Per lui la pm di Milano Alessia Menegazzo con l’aggiunta Letizia Mannella ha chiesto l’ergastolo con anche 18 mesi di isolamento diurno, al termine di una requisitoria durata circa due ore e presentata come un vero e proprio “viaggio nell’orrore” programmato per mesi.
Giulia è stata uccisa, nell’appartamento che i due condividevano a Senago, nel Milanese con 37 coltellate, nel giorno in cui lei si era vista con l’altra ragazza che il barman 31enne frequentava. Impagnatiello, che aveva già tentato di ucciderla con del veleno per topi, l’ha aggredita, e una volta senza vita, ha tentato di bruciare il corpo e poi lo ha nascosto. È stato ritrovato in un’intercapedine vicino ad un box quattro giorni dopo, mentre lui, che aveva fatto denuncia di scomparsa, sosteneva che si fosse allontanata di sua volontà.

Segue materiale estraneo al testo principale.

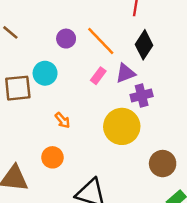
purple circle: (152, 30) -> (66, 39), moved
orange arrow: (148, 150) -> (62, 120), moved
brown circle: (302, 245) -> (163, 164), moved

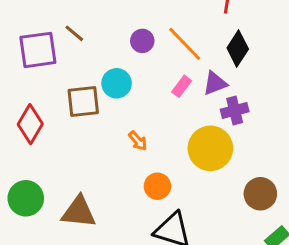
orange circle: (52, 157) -> (157, 186), moved

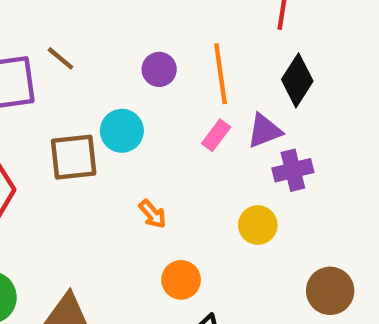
orange line: (185, 44) -> (221, 74), turned 36
yellow circle: (210, 148) -> (258, 225), size x0.6

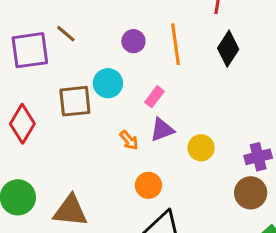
purple triangle: (264, 131) -> (162, 130), moved
pink rectangle: (216, 135) -> (155, 97), moved
purple cross: (293, 170) -> (258, 157), moved

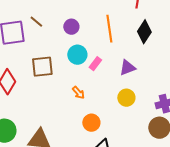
purple circle: (133, 41) -> (71, 27), moved
cyan circle: (108, 83) -> (77, 55), moved
purple triangle: (162, 130) -> (127, 68), moved

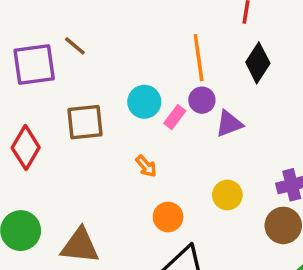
purple circle: (71, 27) -> (202, 100), moved
yellow circle: (126, 98) -> (227, 195), moved

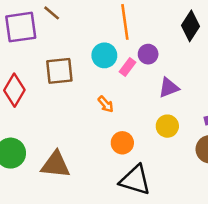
orange line: (199, 58) -> (125, 22), moved
purple triangle: (229, 124) -> (169, 88), moved

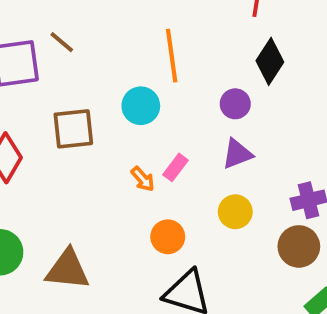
purple circle: (148, 54) -> (235, 104), moved
pink rectangle: (127, 67) -> (175, 167), moved

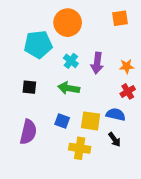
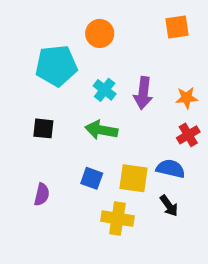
orange circle: (68, 23) -> (100, 33), size x0.7
purple semicircle: (28, 132) -> (42, 194), size x0.6

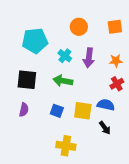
orange square: (177, 27) -> (115, 27), moved
orange circle: (100, 33) -> (79, 27), moved
black square: (43, 128) -> (27, 80), size x1.5
purple semicircle: (42, 194) -> (24, 110), moved
yellow cross: (117, 219) -> (66, 146), moved

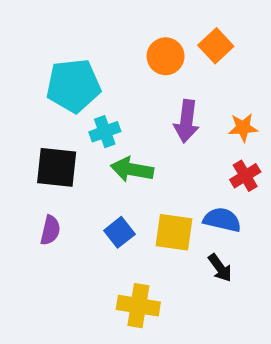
orange square: (115, 27) -> (216, 46), moved, turned -35
cyan cross: (65, 56) -> (105, 132), moved, turned 32
blue square: (57, 111) -> (119, 232), turned 32

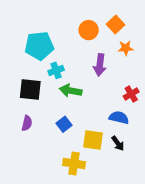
orange star: (243, 128) -> (126, 48), moved
yellow square: (174, 232) -> (93, 140), moved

Lo psichiatra forense Pietro Ciliberti e il medico legale Gabriele Rocca, incaricati dalla Corte d’Assise di Milano di eseguire la perizia psichiatrica su Impagnatiello hanno riscontrato tratti narcisistici e nessun “senso di colpa” ma stabilito che era capace di intendere e volere. Le due avvocate che difendono l’uomo, Giulia Geradini e Samanta Barbaglia, nella loro arringa hanno cercato di confutare che ci sia stata premeditazione.
Per lui “non ci sarà mai perdono” ha detto la sorella di Giulia, Chiara, che ha seguito il processo in aula insieme al papà Franco, alla mamma Loredana Femiano e al fratello Mario.